Beantworten Sie anhand des Ausgangstexts folgende Fragen:
1. Welche Gedichte führt Weinberger als Beispiel für schreckliche Lyrik zur Unterstützung des Staates an?
2. Aus welchem Land stammt César Vallejo laut Ausgangstext?
3. Wie viele Jahre schrieb George Oppen nach seiner Entscheidung von 1932 nichts mehr?

- **AUSGANGSTEXT**:
========

Eliot Weinberger: Es wird oft gesagt, daß Poesie ihrem Wesen nach oppositionell sei, weil sie etwas ausdrückt, was noch nie zuvor ausgedrückt wurde. Das würde dem entgegenstehen, was ein starker Staat will. Eine Frage, die bei solchen Diskussionen nie gestellt wird, ist die, was passiert, wenn man den offiziellen Staat unterstützt. Ist es in der Moderne möglich, Lyrik zu schreiben, die den Staat unterstützt? Ein Beispiel, das einem natürlich einfällt, sind kommunistische Autoren. So stellt sich die Frage, kann man als kommunistischer Autor, der seinen Staat unterstützt, wirklich große Lyrik schreiben? Die Beispiele, die man findet, zeigen, daß diese Lyriker ziemlich schreckliche Gedichte zur Unterstützung des Staates geschrieben haben, ich denke z.B. an Nerudas Hymnen an Stalin.

Ich denke, es gibt zwei Strategien. Die eine wurde von dem peruanischen Schriftsteller César Vallejo verfolgt. Er hat Texte zur Unterstützung der Revolution und des Kommunismus geschrieben, die auch jeder andere geschrieben haben könnte. Seine Lyrik hat er davon strikt getrennt. Er hat genau die Lyrik geschrieben, die er auch schreiben wollte. Die andere Strategie ist die von George Oppen aus New York, der 1932 entschied, daß ein Dichter genauso wie jeder andere für die Revolution arbeiten müsse. Deshalb hat er 25 Jahre lang nichts mehr geschrieben und ist stattdessen in die Fabriken gegangen, um die Revolution zu organisieren.

Meine Frage, auf die ich keine Antwort habe, ist, ob man gute Poesie schreiben kann, die den Staat unterstützt oder ob Poesie ihrem Wesen nach oppositionell ist. Lyrik feiert ja sehr oft die Liebe, die Natur etc., kann sie also nicht einen aufgeklärten, modernen Staat lobpreisen?

========

- **DATENAUFLISTUNG**:
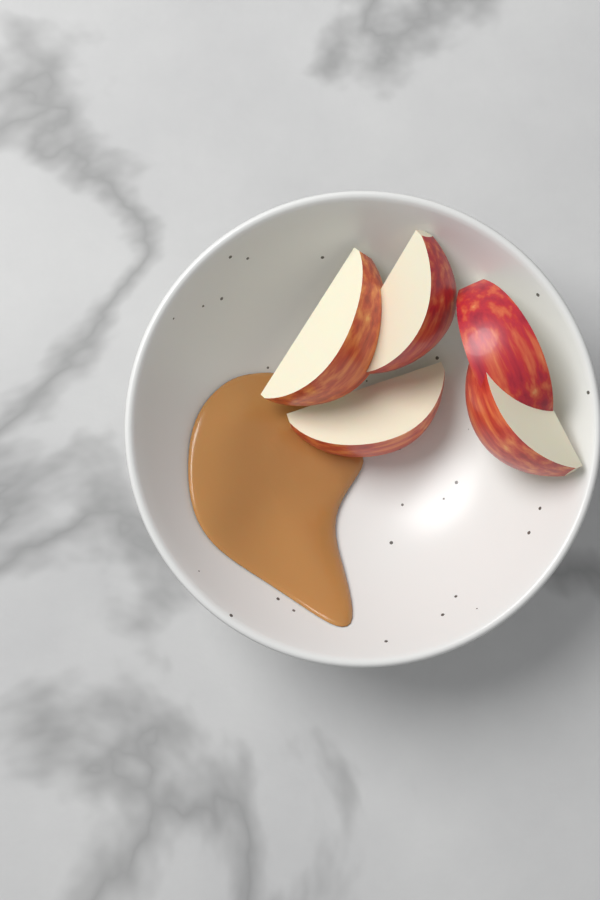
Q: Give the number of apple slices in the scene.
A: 5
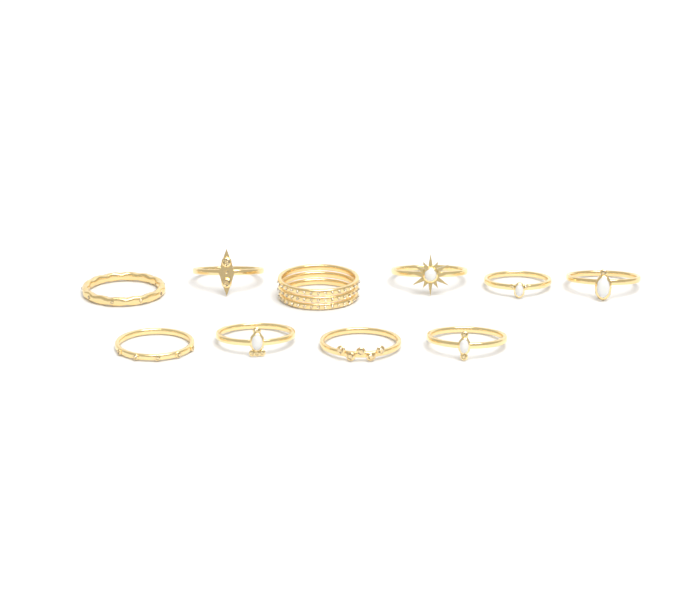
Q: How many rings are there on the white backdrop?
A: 10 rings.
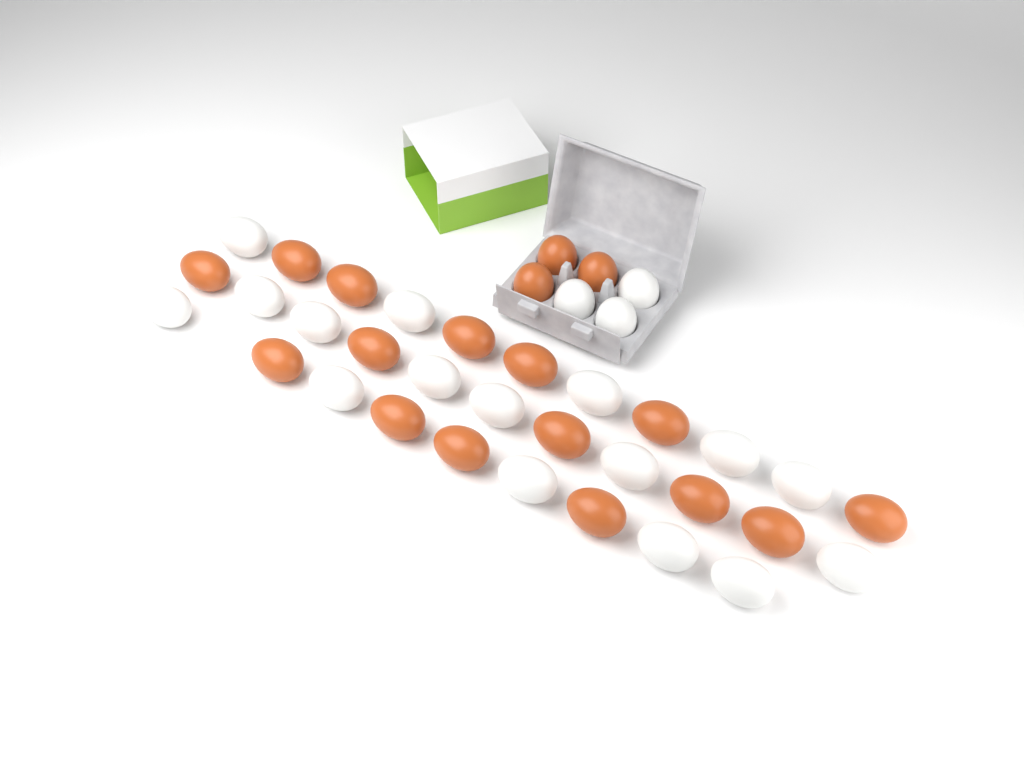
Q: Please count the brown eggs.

========

- **LÖSUNG**:
1. Nerudas Hymnen an Stalin
2. Peru
3. 25 Jahre